Heynckes: Das Notwendige zum richtigen Zeitpunkt tun. Es gibt immer neue Entwicklungen, das haben Dortmund, Hannover und über weite Strecken Mainz in der vorigen Saison eindrucksvoll gezeigt. Aber einfach übernehmen, funktioniert nicht. Wenn man wie wir 16 Nationalspieler in der Mannschaft hat und auch noch in der Champions League spielt, muss man schon ein ausgeklügeltes Spielsystem entwickeln, damit der Substanzverlust nicht zu groß ist.

Bleibt interessant zu beobachten, ob und wie sich die Mannschaft entwickelt, ob Boateng die großen Hoffnungen des Trainers erfüllen kann und ob Schweinsteiger den Vergleichen mit Xavi und Iniesta standhalten wird.

Ein weiteres lesenswertes Interview hat Harald Müller in seinem Blog freitagsspiel veröffentlicht. Er sprach mit Urs Meier, dem als Schiedsrichter und Fernsehexperten bekannten Schweizer. Das Gespräch ist schon das Zweite mit Meier, das ich mit verlinke – obwohl ich den Mann im Fernsehen oft nur schwer ertrage. Muss auch an den guten Fragestellern liegen: “Fairplay ist keine Regel sondern eine Haltung

“Die Zei­ten, als der Schieds­rich­ter ein Die­ner am Fuss­ball war, sind vor allem im Spit­zen­sport schon längst vor­bei. Man sollte Schieds­rich­ter als gleich­ge­stellte Sport­ler betrach­ten und behan­deln. Nur mit guten Schieds­rich­tern ent­wi­ckelt sich der Fuss­ball auch wei­ter.”
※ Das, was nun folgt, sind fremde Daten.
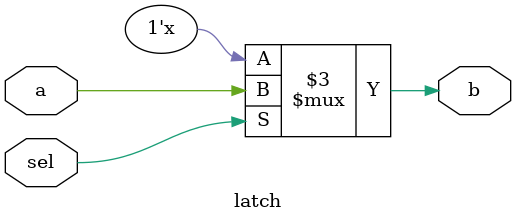
<source format=sv>
module latch(
  input  logic a  ,
  input  logic sel,
  output logic b
);
  always_comb
    case (sel)
      1'b1   : b = a;
     // default: b = 0;
    endcase

endmodule
</source>
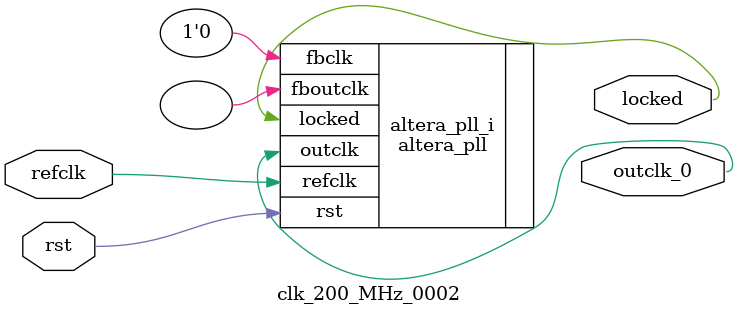
<source format=v>
`timescale 1ns/10ps
module  clk_200_MHz_0002(

	// interface 'refclk'
	input wire refclk,

	// interface 'reset'
	input wire rst,

	// interface 'outclk0'
	output wire outclk_0,

	// interface 'locked'
	output wire locked
);

	altera_pll #(
		.fractional_vco_multiplier("false"),
		.reference_clock_frequency("50.0 MHz"),
		.operation_mode("direct"),
		.number_of_clocks(1),
		.output_clock_frequency0("200.000000 MHz"),
		.phase_shift0("0 ps"),
		.duty_cycle0(50),
		.output_clock_frequency1("0 MHz"),
		.phase_shift1("0 ps"),
		.duty_cycle1(50),
		.output_clock_frequency2("0 MHz"),
		.phase_shift2("0 ps"),
		.duty_cycle2(50),
		.output_clock_frequency3("0 MHz"),
		.phase_shift3("0 ps"),
		.duty_cycle3(50),
		.output_clock_frequency4("0 MHz"),
		.phase_shift4("0 ps"),
		.duty_cycle4(50),
		.output_clock_frequency5("0 MHz"),
		.phase_shift5("0 ps"),
		.duty_cycle5(50),
		.output_clock_frequency6("0 MHz"),
		.phase_shift6("0 ps"),
		.duty_cycle6(50),
		.output_clock_frequency7("0 MHz"),
		.phase_shift7("0 ps"),
		.duty_cycle7(50),
		.output_clock_frequency8("0 MHz"),
		.phase_shift8("0 ps"),
		.duty_cycle8(50),
		.output_clock_frequency9("0 MHz"),
		.phase_shift9("0 ps"),
		.duty_cycle9(50),
		.output_clock_frequency10("0 MHz"),
		.phase_shift10("0 ps"),
		.duty_cycle10(50),
		.output_clock_frequency11("0 MHz"),
		.phase_shift11("0 ps"),
		.duty_cycle11(50),
		.output_clock_frequency12("0 MHz"),
		.phase_shift12("0 ps"),
		.duty_cycle12(50),
		.output_clock_frequency13("0 MHz"),
		.phase_shift13("0 ps"),
		.duty_cycle13(50),
		.output_clock_frequency14("0 MHz"),
		.phase_shift14("0 ps"),
		.duty_cycle14(50),
		.output_clock_frequency15("0 MHz"),
		.phase_shift15("0 ps"),
		.duty_cycle15(50),
		.output_clock_frequency16("0 MHz"),
		.phase_shift16("0 ps"),
		.duty_cycle16(50),
		.output_clock_frequency17("0 MHz"),
		.phase_shift17("0 ps"),
		.duty_cycle17(50),
		.pll_type("General"),
		.pll_subtype("General")
	) altera_pll_i (
		.rst	(rst),
		.outclk	({outclk_0}),
		.locked	(locked),
		.fboutclk	( ),
		.fbclk	(1'b0),
		.refclk	(refclk)
	);
endmodule


</source>
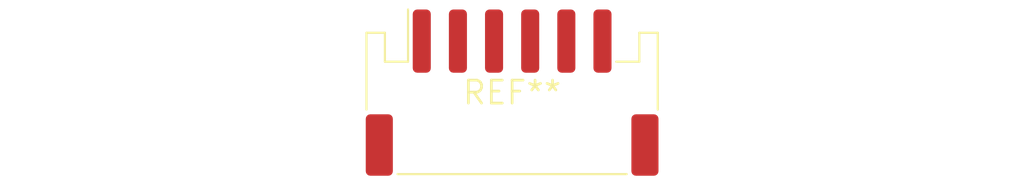
<source format=kicad_pcb>
(kicad_pcb (version 20240108) (generator pcbnew)

  (general
    (thickness 1.6)
  )

  (paper "A4")
  (layers
    (0 "F.Cu" signal)
    (31 "B.Cu" signal)
    (32 "B.Adhes" user "B.Adhesive")
    (33 "F.Adhes" user "F.Adhesive")
    (34 "B.Paste" user)
    (35 "F.Paste" user)
    (36 "B.SilkS" user "B.Silkscreen")
    (37 "F.SilkS" user "F.Silkscreen")
    (38 "B.Mask" user)
    (39 "F.Mask" user)
    (40 "Dwgs.User" user "User.Drawings")
    (41 "Cmts.User" user "User.Comments")
    (42 "Eco1.User" user "User.Eco1")
    (43 "Eco2.User" user "User.Eco2")
    (44 "Edge.Cuts" user)
    (45 "Margin" user)
    (46 "B.CrtYd" user "B.Courtyard")
    (47 "F.CrtYd" user "F.Courtyard")
    (48 "B.Fab" user)
    (49 "F.Fab" user)
    (50 "User.1" user)
    (51 "User.2" user)
    (52 "User.3" user)
    (53 "User.4" user)
    (54 "User.5" user)
    (55 "User.6" user)
    (56 "User.7" user)
    (57 "User.8" user)
    (58 "User.9" user)
  )

  (setup
    (pad_to_mask_clearance 0)
    (pcbplotparams
      (layerselection 0x00010fc_ffffffff)
      (plot_on_all_layers_selection 0x0000000_00000000)
      (disableapertmacros false)
      (usegerberextensions false)
      (usegerberattributes false)
      (usegerberadvancedattributes false)
      (creategerberjobfile false)
      (dashed_line_dash_ratio 12.000000)
      (dashed_line_gap_ratio 3.000000)
      (svgprecision 4)
      (plotframeref false)
      (viasonmask false)
      (mode 1)
      (useauxorigin false)
      (hpglpennumber 1)
      (hpglpenspeed 20)
      (hpglpendiameter 15.000000)
      (dxfpolygonmode false)
      (dxfimperialunits false)
      (dxfusepcbnewfont false)
      (psnegative false)
      (psa4output false)
      (plotreference false)
      (plotvalue false)
      (plotinvisibletext false)
      (sketchpadsonfab false)
      (subtractmaskfromsilk false)
      (outputformat 1)
      (mirror false)
      (drillshape 1)
      (scaleselection 1)
      (outputdirectory "")
    )
  )

  (net 0 "")

  (footprint "JST_PH_S6B-PH-SM4-TB_1x06-1MP_P2.00mm_Horizontal" (layer "F.Cu") (at 0 0))

)

</source>
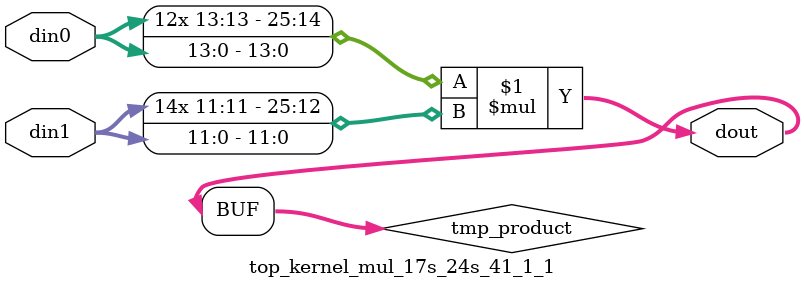
<source format=v>

`timescale 1 ns / 1 ps

 module top_kernel_mul_17s_24s_41_1_1(din0, din1, dout);
parameter ID = 1;
parameter NUM_STAGE = 0;
parameter din0_WIDTH = 14;
parameter din1_WIDTH = 12;
parameter dout_WIDTH = 26;

input [din0_WIDTH - 1 : 0] din0; 
input [din1_WIDTH - 1 : 0] din1; 
output [dout_WIDTH - 1 : 0] dout;

wire signed [dout_WIDTH - 1 : 0] tmp_product;



























assign tmp_product = $signed(din0) * $signed(din1);








assign dout = tmp_product;





















endmodule

</source>
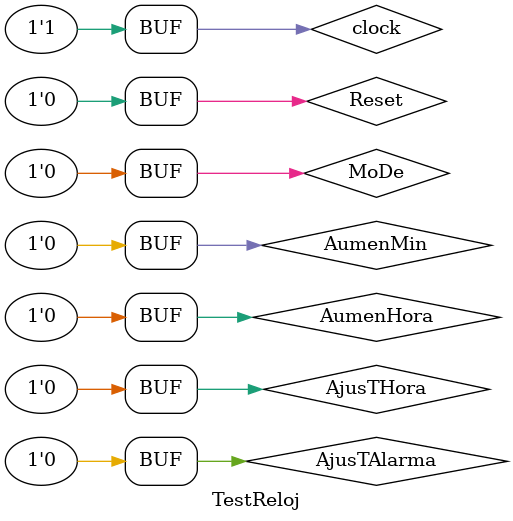
<source format=v>
`timescale 1ns / 1ps


module TestReloj;

	// Inputs
	reg clock;
	reg Reset;
	reg MoDe;
	reg AjusTHora;
	reg AjusTAlarma;
	reg AumenMin;
	reg AumenHora;

	// Outputs
	wire Segundo;
	wire alarma;
	wire Sw0;
	wire Sw1;
	wire Sw2;
	wire Sw3;
	wire [6:0] Displaytotal;

	// Instantiate the Unit Under Test (UUT)
	relojMain uut (
		.clock(clock), 
		.Reset(Reset), 
		.MoDe(MoDe), 
		.AjusTHora(AjusTHora), 
		.AjusTAlarma(AjusTAlarma), 
		.AumenMin(AumenMin), 
		.AumenHora(AumenHora), 
		.Segundo(Segundo), 
		.alarma(alarma), 
		.Sw0(Sw0), 
		.Sw1(Sw1), 
		.Sw2(Sw2), 
		.Sw3(Sw3), 
		.Displaytotal(Displaytotal)
	);

	initial begin
		Reset = 0;
		MoDe = 0;
		AjusTHora = 0;
		AjusTAlarma = 0;
		AumenMin = 0;
		AumenHora = 0;	end
		
	always begin
	clock=0;#5;
	clock=1;#5;
	end
      
endmodule


</source>
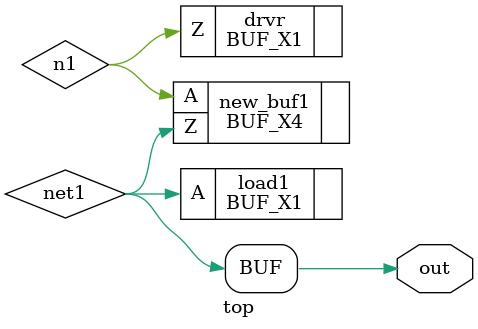
<source format=v>
module top (out);
 output out;

 wire n1;
 wire net1;

 BUF_X1 drvr (.Z(n1));
 BUF_X1 load1 (.A(net1));
 BUF_X4 new_buf1 (.A(n1),
    .Z(net1));
 assign out = net1;
endmodule

</source>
Auf Spielverlagerung.de habe ich ein schönes Portrait von Felix Magath gefunden. Der Autor beschreibt darin den Weg des Trainers vom “Super Felix” zum “Quälix. Eine launige Lebensgeschichte, gespickt mit Anekdoten und interessanten Vergleichen zwischen dem Spieler und dem Trainer Magath:  Felix Magath: Vom Zauberer zum Quäler

Im Alter von sieben kam er zum VfR Nilkheim, dessen größter Erfolg bis heute ist, dass sie Magath vier Jahre halten konnten, ehe seine Mutter Helene ihn beim TV 1860 Aschaffenburg anmeldete. [...]

Im Alter von 25 Jahren erkrankte Magath an Hepatitis und war längere Zeit bettlägerig. In seinem Frust war seine einzige Ablenkung die Schachweltmeisterschaft zwischen Viktor Kortschnoi und Anatoliy Karpov, welche ihn für längere Zeit in den Bann zog. Auch nach Auskurieren seiner Krankheit verfolgte er internationale Schachspiele, zog erste Schlüsse für fußballtaktische Theorien daraus und ließ sich trotz Zeitmangels in der Schachabteilung des HSV einschreiben. [...]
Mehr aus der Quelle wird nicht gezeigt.